Humoral and cellular immune responses after a vector-based vaccination in kidney transplant recipient who failed the vaccination with 3 mRNA-based vaccines. KTX with failed or low seroconversion after 3 BNT162b2 (Pfizer–BioNTech) prime-boost vaccinations were subjected to a fourth vaccination with Ad26.COV2.S (Johnson & Johnson). Humoral and cellular immune responses before (red) and after 35 days in median with an interquartile range of 15.25 days (orange) of the fourth vaccination are found. (a) ELISA was performed to quantify the level of SARS-CoV-2 S-protein–binding antibodies. (b) Neutralizing capacity of the serum was evaluated by a pseudovirus system bearing the SARS-CoV-2 WT or the delta-VOC-S-protein. The assay detection range for ND50 is 20 to 2560. Values below 20 were extrapolated. (c–l) S-protein–reactive T-cells were analyzed by flow cytometry after an overnight stimulation of PBMC with OPPs spanning the S-protein of SARS-CoV-2 (Supplementary Figure S1). (c) CD154 and CD69 expression was used for quantification of S-protein–reactive CD4+ T-cells. (d) CD137 and CD69 expression was used for quantification of S-protein–reactive CD8+ T-cells. (e) Quantification of S-protein–reactive Tfh cells, as defined by CXCR5 expression (Supplementary Figure S1).
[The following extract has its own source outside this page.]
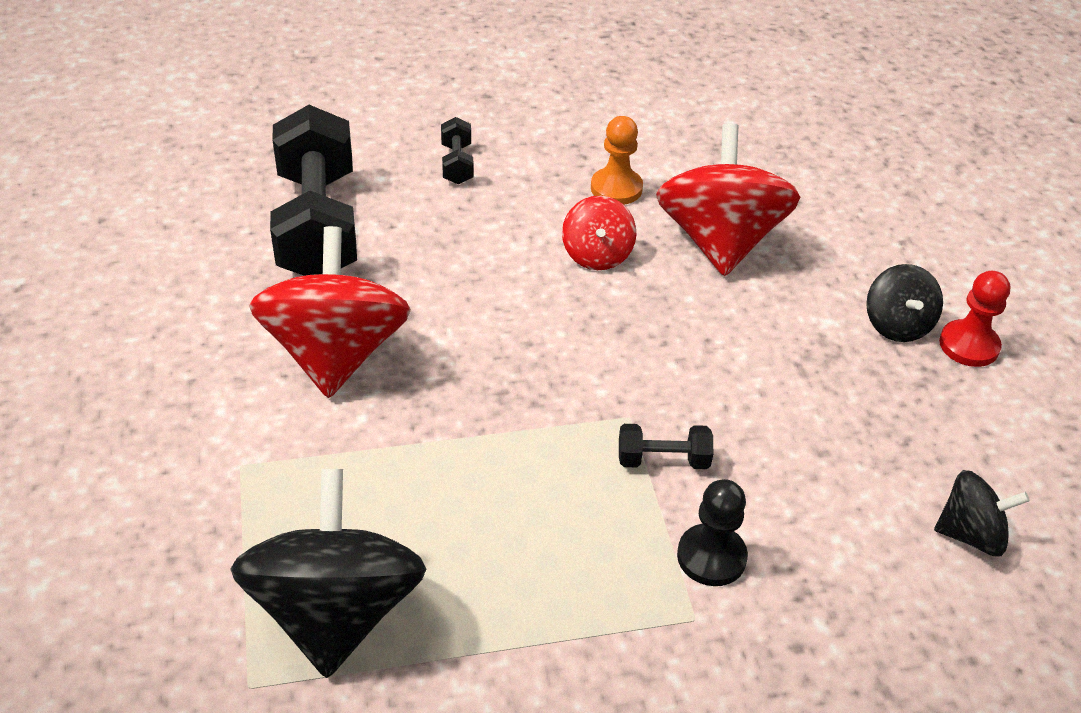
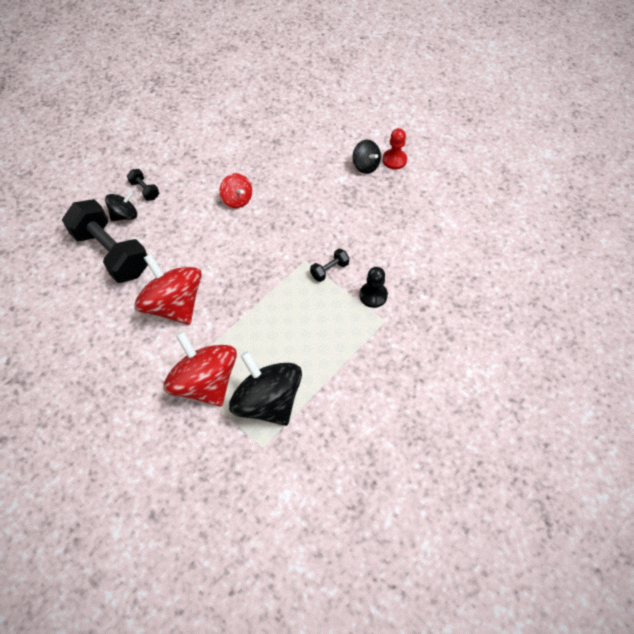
camera: 35 degrees left, 15 degrees up
(616, 188) = (219, 164): orange pawn -> none
(719, 241) = (278, 166): red spinning top -> red spinning top (205, 382)
(971, 534) = (444, 234): black spinning top -> black spinning top (125, 215)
Expression of (f) IFNγ, (g) IL-2, and TNFα by CD4+CD137+ T-cells. Expression of (j) the effector molecule GrB, (k) IFNγ, and (l) TNFα among activated CD8+CD137+ T-cells. (m, n) Analysis of T-cell immunity after stimulation with Delta-VOC-S peptides (Delta) and the corresponding peptides from WT-S (Wuhan-1 isolate). (m) The frequency of antigen-specific CD4+ T-cells. (n) The frequency of antigen-specific CD8+ T-cells. The box plots indicate the 75th, 50th, and 25th quantiles, and the whiskers indicate 1.5× the interquartile range. Statistical differences were analyzed using the paired t test. CXCR5, CXC chemokine receptor 5; ELISA, enzyme-linked immunosorbent assay; GrB; granzyme B; IFNγ, interferon gamma; IL-2, interleukin 2; OPP, overlapping peptide pool; PBMC, peripheral blood mononuclear cell; Tfh, T follicular helper; TNFα, tumor necrosis factor alpha.

In summary, the heterologous vaccination regime consisting of mRNA- and vector-based vaccine is enhancing the cellular immunity in a substantial fraction of KTX, whereas effects of humoral immunity are neglectable. A limitation of the study is the low number of KTX included. Although a fourth vaccination with Ad26.COV2.S was rather disappointing, a fourth vaccination with an mRNA-based vaccine seems to be more appropriate.S1 Our data also highlight the need for the development of alternative vaccines that are efficient in KTX.

Disclosure

All the authors declared no competing interests.